Las fotos son una cosa rarísima y si no fuera por la costumbre y porque ocupan un lugar fundamental en nuestras vidas, porque lo que vemos y lo que ocurre, lo relevante y lo nimio termina atrapado sobre el papel fotográfico; si no fuera porque lo mecánico de "hacer una foto" nos arrebata la distancia, seguro que todos estaríamos de acuerdo: qué extraño conservar detenido para siempre un hecho irrepetible de la vida que puede ser copiado al infinito además.

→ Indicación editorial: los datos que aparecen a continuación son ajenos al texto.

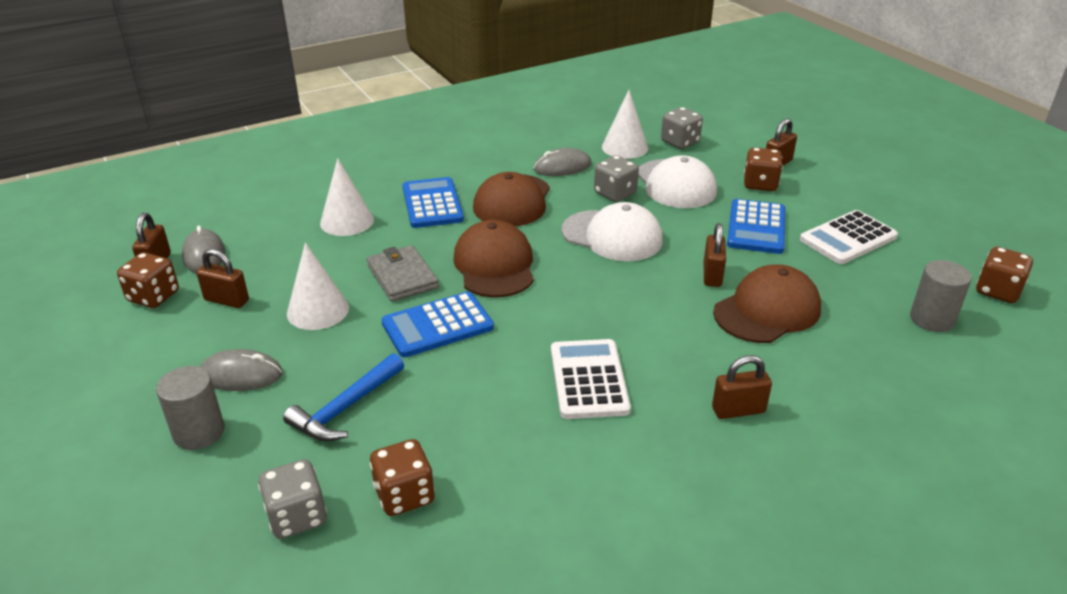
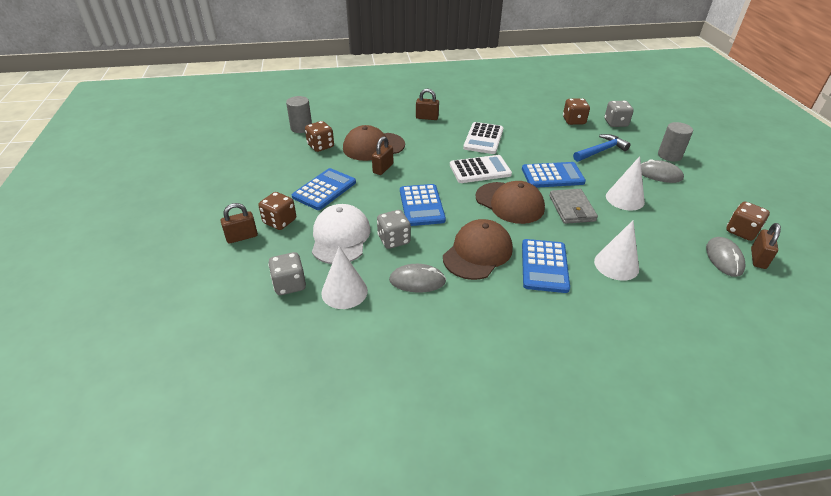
camera: 160 degrees left, 5 degrees up
(226, 300) = (687, 218): brown padlock -> none
(494, 265) = (509, 203): brown cap -> brown cap turned 60 degrees counterclockwise
(612, 236) = (422, 205): white cap -> blue calculator
(848, 238) = (280, 171): white calculator -> white calculator (480, 170)
(997, 291) = (251, 131): brown dice -> brown dice (320, 146)

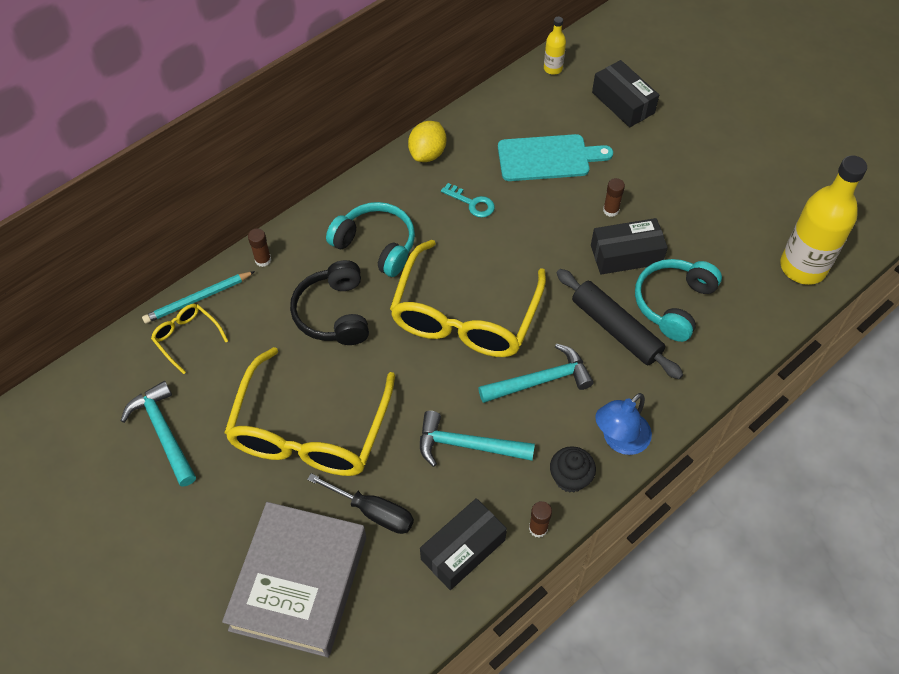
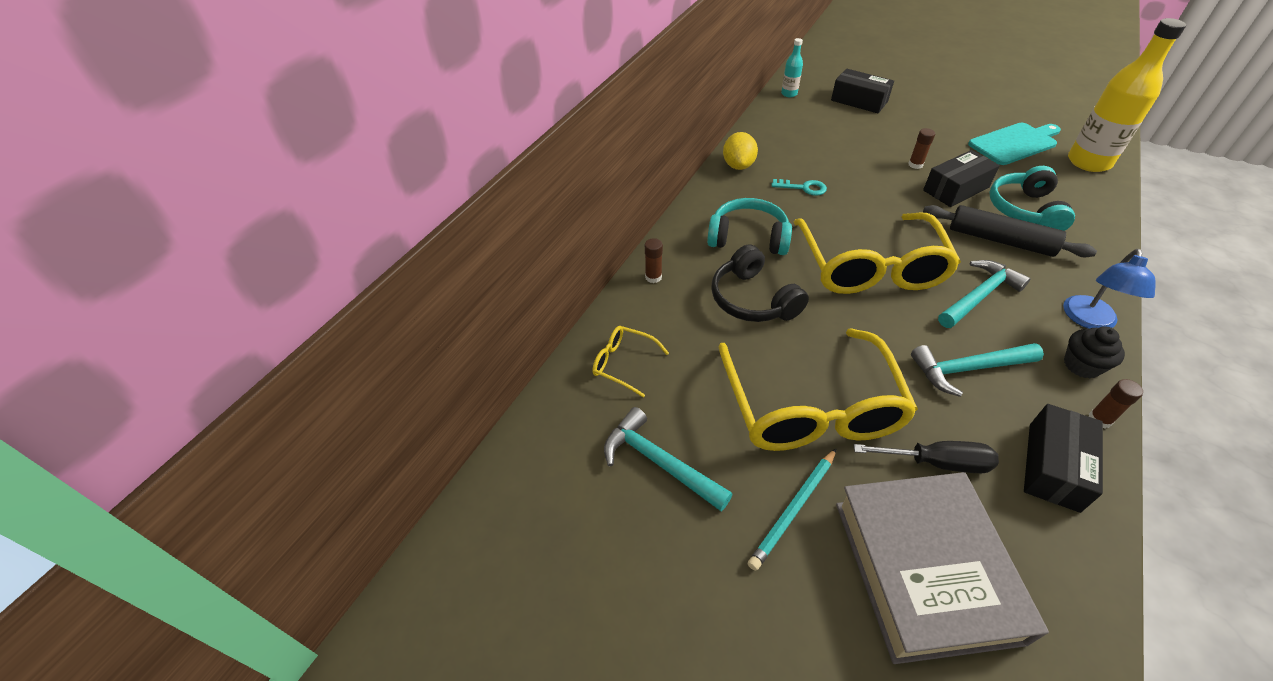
camera: 20 degrees left, 10 degrees down
(198, 299) = (612, 326): turquoise pencil -> turquoise pencil (793, 509)
(548, 158) = (836, 145): turquoise cutting board -> turquoise cutting board (1015, 143)
(553, 68) = (789, 94): yellow bottle -> turquoise bottle

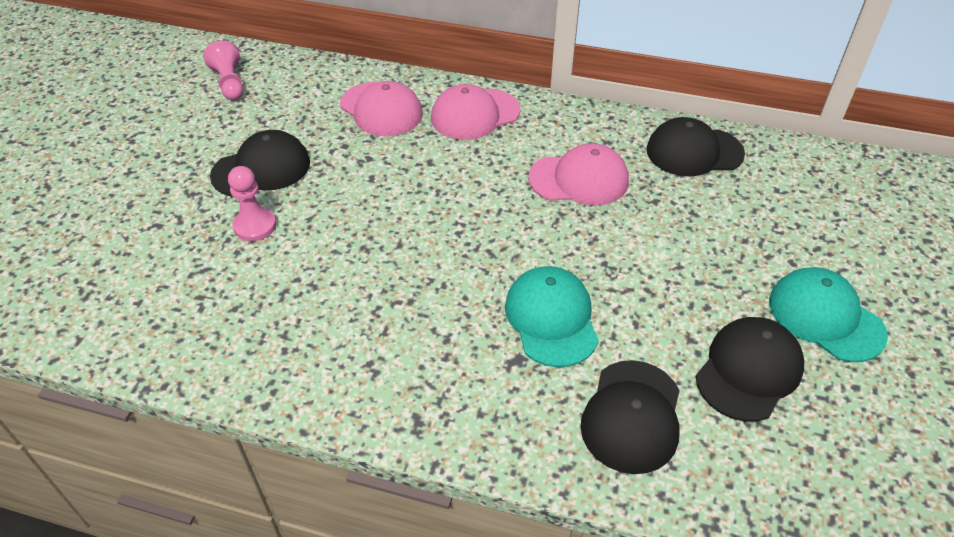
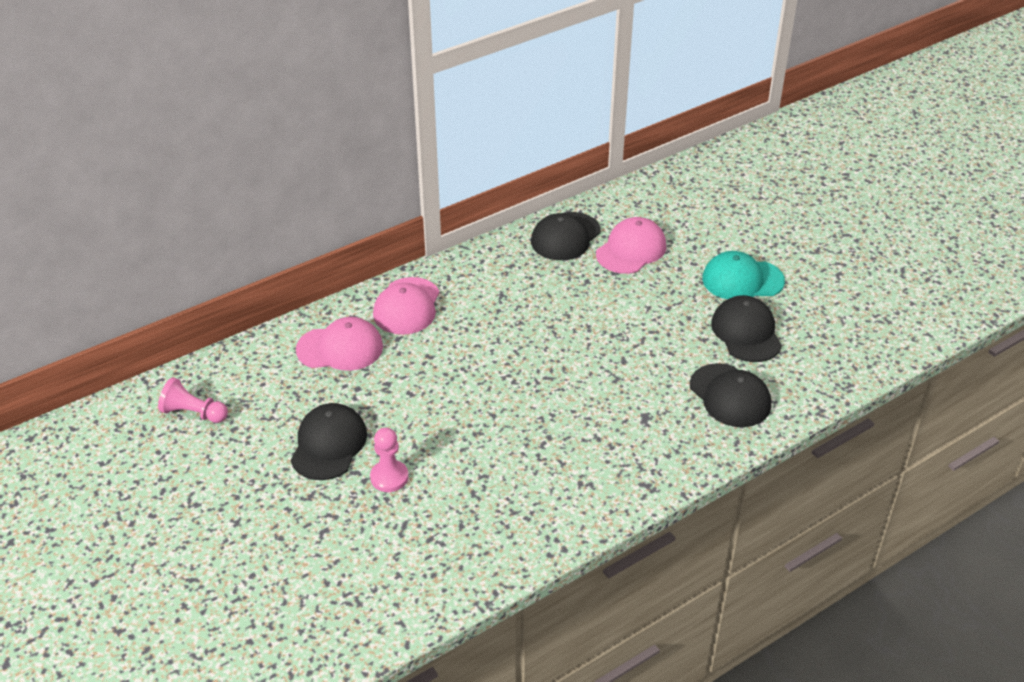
camera: 50 degrees left, 5 degrees down
(551, 319) = (630, 384): turquoise cap -> none
(579, 179) = (530, 300): pink cap -> pink cap (631, 250)

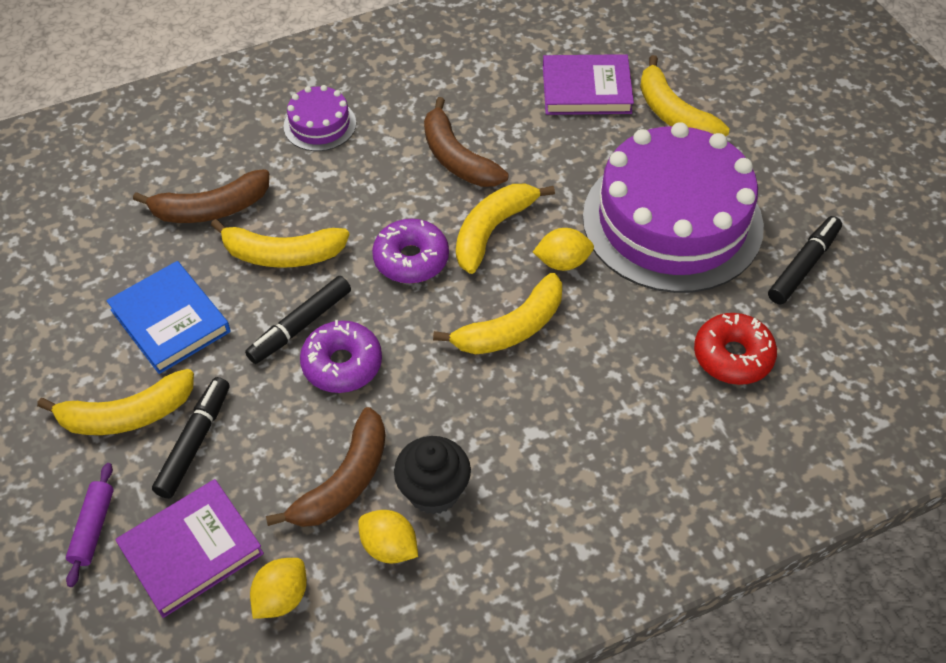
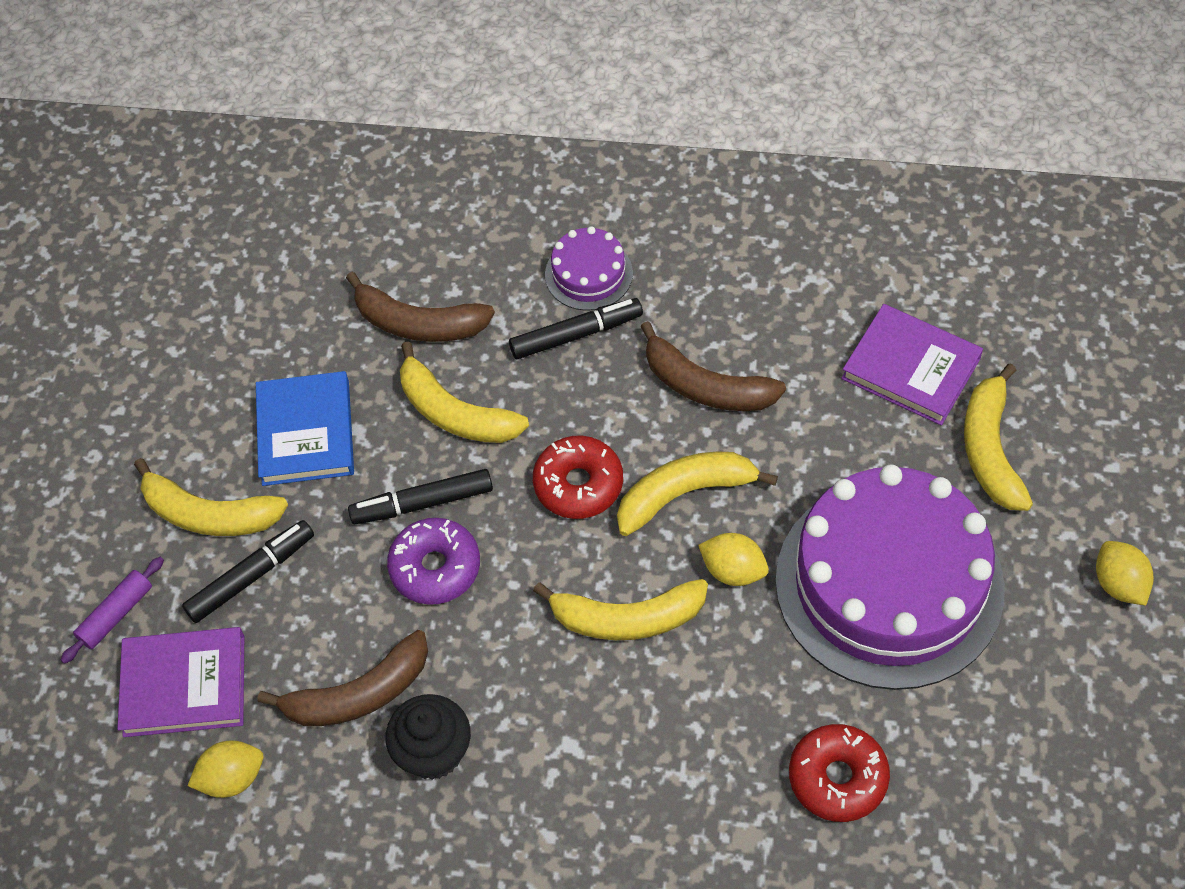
camera: 35 degrees right, 5 degrees up
(389, 547) = (356, 785): yellow lemon -> yellow lemon (1119, 584)
(411, 259) = (578, 484): purple donut -> red donut
(457, 158) = (706, 386): brown banana -> brown banana turned 60 degrees counterclockwise
(803, 266) = (999, 716): black marker -> black marker (576, 335)

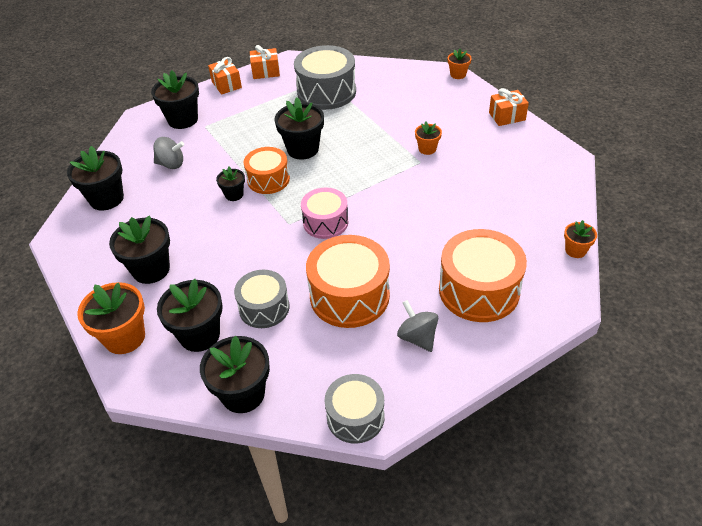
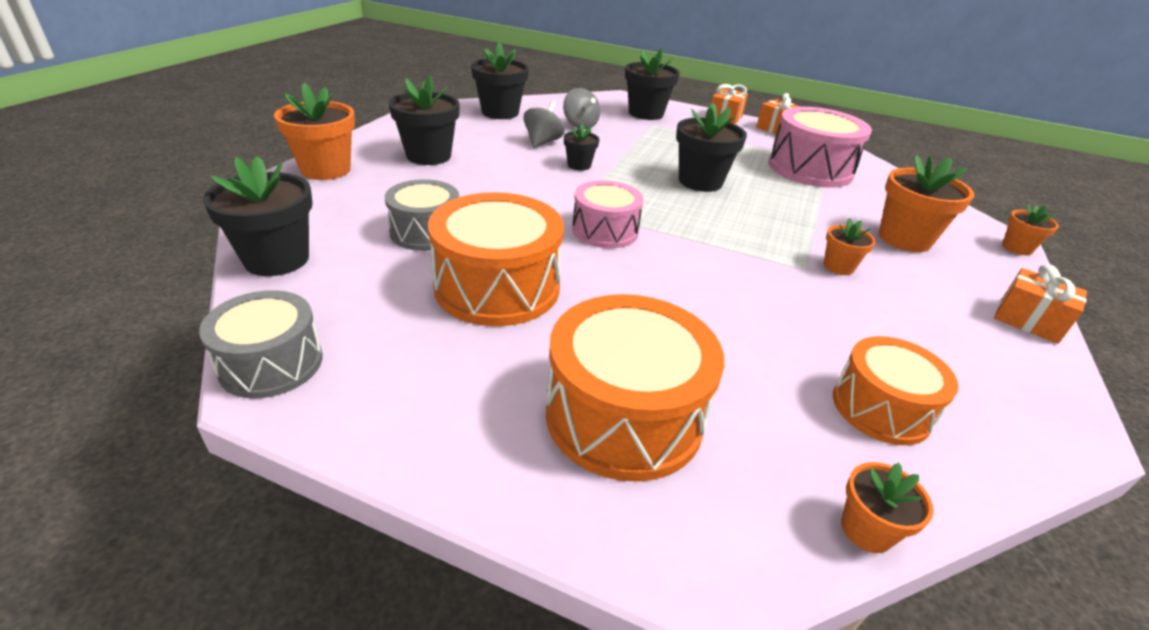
camera: 50 degrees right, 10 degrees down
(199, 335) = (355, 206): black flower pot -> none
(268, 179) = (626, 176): orange drum -> orange drum (881, 408)
(326, 92) = (810, 169): grey drum -> pink drum
(417, 337) = (466, 376): grey spinning top -> grey spinning top (542, 142)
(422, 107) = (904, 239): none -> orange flower pot

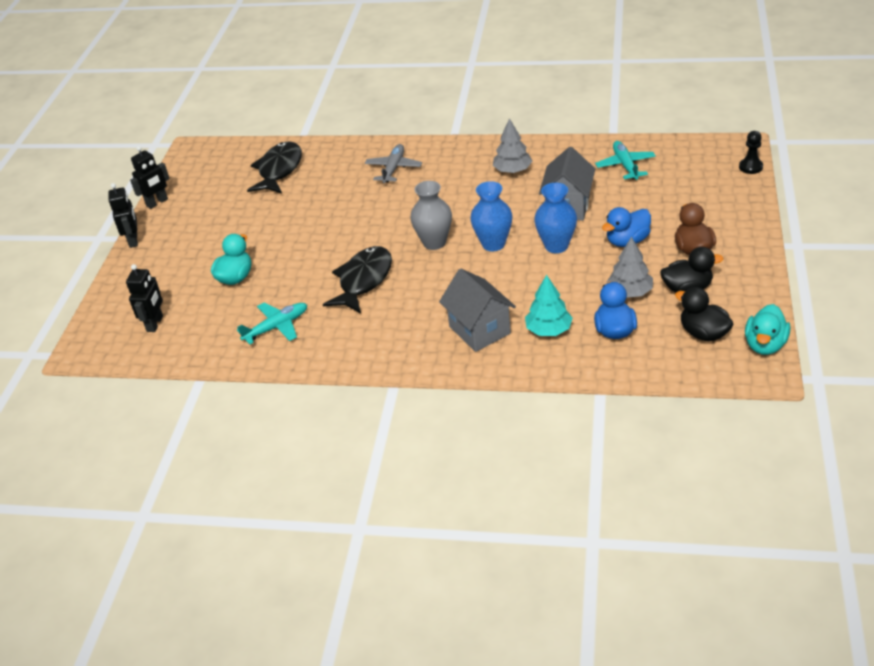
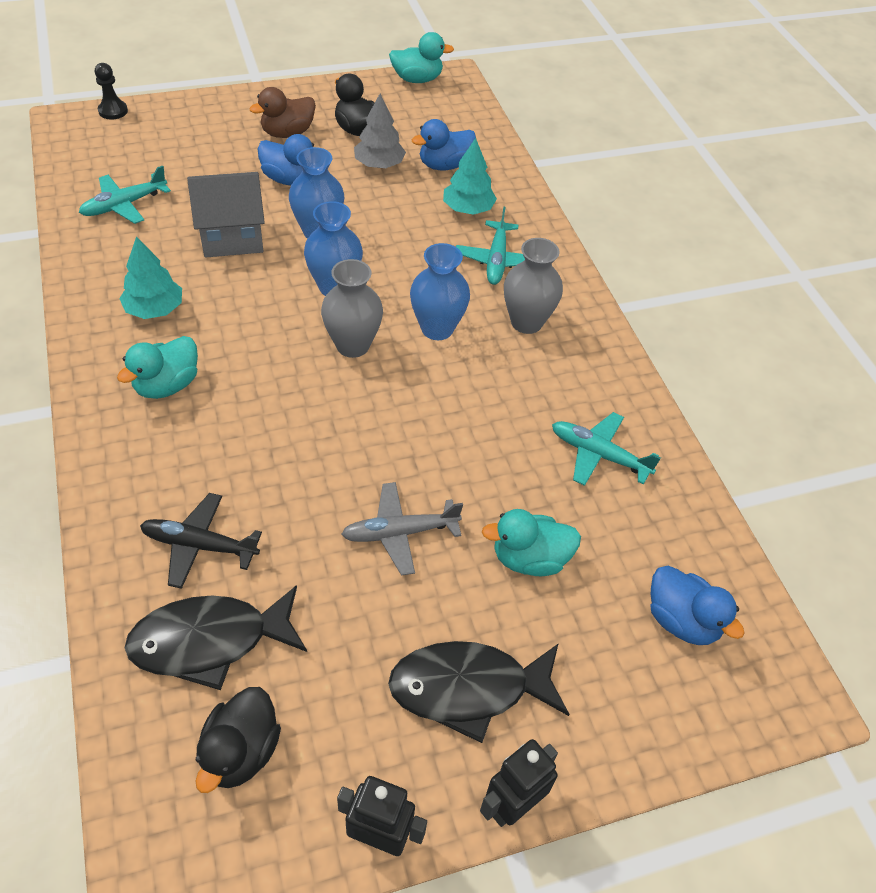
camera: 125 degrees left, 10 degrees up
(155, 324) = (682, 620): black robot -> blue duck
(331, 172) = (200, 545): none -> black plane
(363, 280) = (462, 394): black fish -> black fish (468, 689)
(393, 169) = (174, 455): grey plane -> grey plane (400, 533)
(406, 327) = (526, 322): none -> grey vase
(427, 282) = (437, 328): none -> blue vase
(446, 170) = (167, 385): none -> turquoise duck
(479, 330) = (496, 260): grey house -> turquoise plane
(512, 170) = (154, 309): grey tree -> turquoise tree
(703, 333) = (419, 113): black duck -> black duck (240, 752)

Hay en las instantáneas cierta cualidad ausente que paraliza a poco que se ponga uno a pensarlo. Qué vértigo mantener viva la imagen de los difuntos en las fotos, las grabaciones, las películas, igual que aquel James Dean se convirtió en un rebelde condenado a no envejecer nunca. Qué aturdimiento volver a casa tras la despedida última y seguir encontrando la voz amada en el contestador, congelada y punzante, ignorando su propia muerte. Qué atroz síntoma moderno, ¿verdad? Es un poco igual que esos móviles que suenan tozudos en medio de las tragedias y que, implacables, devuelven a quien llama en busca de noticias una voz aséptica que desconoce la contingencia. Suenan los móviles sin respuesta entre los escombros. En la era de la hipercomunicación la falta de noticias es muy mal presagio.

Algunas de estas reflexiones asaltan al espectador en la exposición que se podrá ver hasta finales del verano en el Museo d'Orsay parisino, El daguerrotipo francés. Los daguerrotipos expuestos -muy tempranas fotografías- proceden en gran medida de la colección del museo y abordan cuestiones de la vida cotidiana: arquitecturas, temas sociales, de interés artístico o, los más abundantes siguiendo la costumbre burguesa de mediados del XIX, retratos, alguno incluso post mórtem, última oportunidad de conservar el recuerdo físico de los fallecidos que tal vez en vida no pudieron jamás posar en el estudio del fotógrafo.

Aunque no es en estos retratos, pese a lo que pudiera pensarse, donde se manifiesta esa ausencia profunda que transmite la fotografía, sino en algunos retratos de familia. Hay en la muestra uno en especial, Familia de seis personas, de Bénudet, donde una madre y cuatro hijas, colocadas sin excesivas jerarquías, comparten el marco ovalado con el benjamín que mira hacia la cámara desafiante. Ante esta imagen e igual que en otra donde un padre posa con los hijos, el espectador se pregunta en qué momento dejó de sonar aquel móvil imaginario, cuándo decidieron inmortalizar lo que quedaba de la familia, quién sabe si impelidos por la pérdida reciente, subrayando la ausencia entre aquellas presencias incompletas.

Si toda foto lleva implícito sin remedio cierto augurio de caducidad, conserva al tiempo -o debido a ese augurio- un fragmento importante de la vida de quienes fuimos. Tal vez por eso, la idea para sus retratos de familia, cuenta el propio Thomas Struth, parte del proyecto de un amigo psicoanalista con el cual solía trabajar y a cuya memoria está dedicada la muestra -y el libro publicado para la ocasión- Vida en familia, donde se recogen las fotos familiares que el artista alemán ha ido haciendo a lo largo de veinte años. Porque en el trabajo subyace la propuesta del amigo, quien invitaba a sus pacientes a traer alguna foto para ilustrar con imágenes los recuerdos de la infancia, se trasluce en todas ese rastro intenso que alerta al espectador, como siempre en su obra, sobre lo que parecía ser un simple trabajo etnográfico. Pero, sobre todo, frente a estas imágenes se entiende de un modo más certero la esencia fotográfica de Las Meninas, a las cuales Struth ha dedicado una serie completa: ¿qué si no la presencia ambigua de los reyes, en el fondo una ausencia poderosa, confiere al óleo esa modernidad inusitada?